» **QUESTIONS ON THE MATERIAL**:
A: How would you translate this sentence from the server interview into French: "One entire end block of the three-part chassis contains and physically isolates the power supply."
B: Which types of DAC input does the server interview name? List every one.

» **TEXT SEGMENT**:
* * * *
RG: So, if your DAC has no USB or Ethernet input (with the associated rendering capability) then by using a Server/Renderer you can connect its output directly to your DAC’s AES/EBU or S/PDIF inputs?

JG: Exactly. The Renderer is the interface between data streams and the decoding hardware/software in your DAC. In the case of the Reference Server, the optimum performance is achieved when the Server supplies raw data to the Renderer (which is built into the Reference DAC) via our proprietary interface. That interface is the crucial consideration here.

RG: The Reference Server is both massive and massively complex. What makes it different to other servers and why does it need to be so big?

JG: It is different on many levels, both from a hardware perspective and a software perspective. In hardware terms, the Reference Server is based on a similar power supply concept to the Reference DAC. In theory, the power requirements for a Server are very low, but our experience and research shows that in fact you need massive headroom in the power supply if you are going to avoid signal degradation, from noise and other factors. One entire end block of the three-part chassis contains and physically isolates the power supply. That supply is built around three large, independent, custom-built transformers and multiple layers of regulation. When I say large, the combined power output of those three transformers is almost 1kW! We pay particular attention to the rejection of digital noise and the grounding arrangements. So, the size and weight of those components combined with the complex, mechanically isolated and grounded chassis structure means that the Reference Server actually weighs more than many power amps.

The opposite chassis block to the power supply contains the main processor and the unit’s storage bays. Our research and developmental experience all point to the fact that as noise floor drops and performance capability increases, electrical/physical isolation and mechanical grounding become increasingly, almost disproportionately important with digital circuitry. This applies to the Server electronics just as critically to the DAC. That’s why the Server uses such a massive, carefully engineered and segmented chassis. The processor platform itself was chosen with considerable care as we have discovered massive performance differences (in terms of grounding and residual noise issues as well as output accuracy) between units with supposedly similar capabilities. This choice has a significant impact on the integrity of the data stream and therefore, the final musical performance.

This chassis block in the Reference Server provides four storage slots, so you can add up to four 2.5″ SSDs, each of 8TB capacity to accommodate locally stored files. That’s in addition to the 2TB of internal storage that is fitted as standard, giving a current total of 34TB. It also carries the output circuitry and the connections for our Akasa proprietary optical interface. The centre section carries the control circuitry, accommodates the optional Legacy connection board and also allows space for future developments or upgrades. That way the whole system can be updated as and when required, making the reference Server – like the Reference DAC – a future-proof platform that protects our user’s investment.
* * * *
» **MATERIAL PROVIDED**:

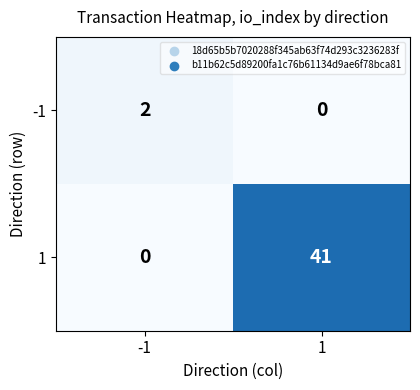

How many distinct data groups are displayed?

2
* * * *
» **PER-TASK ANSWERS**:
A: Un bloc d'extrémité entier du châssis en trois parties contient et isole physiquement l'alimentation.

B: USB, Ethernet, AES/EBU, S/PDIF